Uber under fire for ‘Greyball’ program used to dodge enforcement officials

What do you do if you’re violating local government regulations and you know the local authorities are looking for you? Maybe you lay low. But if you’re Uber, you supercharge everyday “hiding” with an integrated assemblage of industrial-strength code, data analytics and whatever creative low-tech methods you can conjure up. So the New York Times reports, and Uber admits.

According to the Times, Uber unleashed its Greyball program “to identify and circumvent officials who were trying to clamp down on the ride-hailing service. Uber used these methods to evade the authorities in cities like Boston, Paris and Las Vegas, and in countries like Australia, China and South Korea.” In some locations, says the NYT, Uber’s services were currently being “resisted by law enforcement”.

In other locations, such as Portland, Oregon, local government was taking the position that the low-cost UberX service is illegal – a claim that Uber vigorously disagreed with and chose to disregard.

Greyball used roughly a dozen markers to tag city inspectors. Some potential giveaways: calls made near city government offices; quick and repeated opening and closing of Uber’s app, and credit cards linked to police credit unions. Knowing that law enforcement often ran its stings from dirt-cheap feature phones, Uber also sent employees to local retailers to “look up device numbers of the cheapest mobile phones for sale,” and then flag calls based on this information. When it still wasn’t sure, “Uber employees would search social media profiles and other information available online.”

If you were tagged, the Times reports

Uber could scramble a set of ghost cars in a fake version of the app… or show that no cars were available. Occasionally, if a driver accidentally picked up someone tagged as an officer, Uber called the driver with instructions to end the ride.

All this was evidently pretty systematic, the Times says. Once Uber knew Greyball worked to deter law enforcement, its engineers “created a playbook with a list of tactics and distributed it to general managers in more than a dozen countries on five continents”. Looks like it worked: here’s a 2014 clip of Portland code enforcers trying and failing to catch Uber violating the city code.

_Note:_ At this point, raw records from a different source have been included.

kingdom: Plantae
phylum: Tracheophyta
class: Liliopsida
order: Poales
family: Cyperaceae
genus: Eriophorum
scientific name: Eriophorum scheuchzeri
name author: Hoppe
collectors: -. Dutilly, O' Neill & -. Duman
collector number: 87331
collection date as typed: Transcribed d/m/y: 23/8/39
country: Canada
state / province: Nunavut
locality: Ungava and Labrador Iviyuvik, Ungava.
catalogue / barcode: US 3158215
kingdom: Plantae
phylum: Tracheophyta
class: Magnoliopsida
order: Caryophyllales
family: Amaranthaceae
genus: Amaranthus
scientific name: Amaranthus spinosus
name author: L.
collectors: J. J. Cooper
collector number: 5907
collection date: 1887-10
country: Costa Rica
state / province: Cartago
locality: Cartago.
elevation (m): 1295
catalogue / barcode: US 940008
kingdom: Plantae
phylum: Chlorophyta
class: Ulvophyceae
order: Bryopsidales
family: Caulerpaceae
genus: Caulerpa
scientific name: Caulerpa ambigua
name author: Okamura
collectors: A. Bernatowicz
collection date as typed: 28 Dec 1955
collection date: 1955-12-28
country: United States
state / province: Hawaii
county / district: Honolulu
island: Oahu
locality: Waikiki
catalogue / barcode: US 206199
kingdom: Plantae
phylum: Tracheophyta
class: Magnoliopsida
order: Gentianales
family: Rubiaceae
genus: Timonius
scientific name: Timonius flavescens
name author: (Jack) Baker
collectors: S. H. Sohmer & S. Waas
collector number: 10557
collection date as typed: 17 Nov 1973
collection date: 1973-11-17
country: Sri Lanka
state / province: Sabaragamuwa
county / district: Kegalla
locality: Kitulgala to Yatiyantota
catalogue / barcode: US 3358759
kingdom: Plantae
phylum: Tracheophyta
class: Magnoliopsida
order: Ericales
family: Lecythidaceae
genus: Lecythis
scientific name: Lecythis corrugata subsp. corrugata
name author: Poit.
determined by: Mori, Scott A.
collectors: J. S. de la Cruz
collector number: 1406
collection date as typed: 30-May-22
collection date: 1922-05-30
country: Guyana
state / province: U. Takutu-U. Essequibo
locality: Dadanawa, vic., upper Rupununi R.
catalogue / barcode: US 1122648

Uber points out that Greyball has multiple uses in deterring violations of its terms of service, not all equally controversial. For example, it has used Greyball to protect drivers against physical attack – which has clearly occurred in some locations where local transportation providers have been threatened by its new service. So, too, Greyball attempts to halt “competitors looking to disrupt our operations”. From Uber’s standpoint, using Greyball to deter local code enforcement is a way to protect drivers from having their cars impounded for illegal commercial transport of passengers (oh, and also save Uber the costs of reimbursing them).

Legal observers in the US couldn’t say for sure if Uber’s actions were illegal (its own internal lawyers signed off, though some of the Times’s sources evidently had qualms). And Uber says that once city officials surrender and legalize the service, it ceases using Greyball to evade code enforcement.

Of course, all this once again raises the question: how might Uber wield the increasingly rich data patterns it can generate about your life and behavior? Might it ever geofence certain neighborhoods out of bounds, as traditional cab companies have been known to do informally? What are the implications of Uber’s massive data hoard even on those rare occasions when it’s trying to play nice?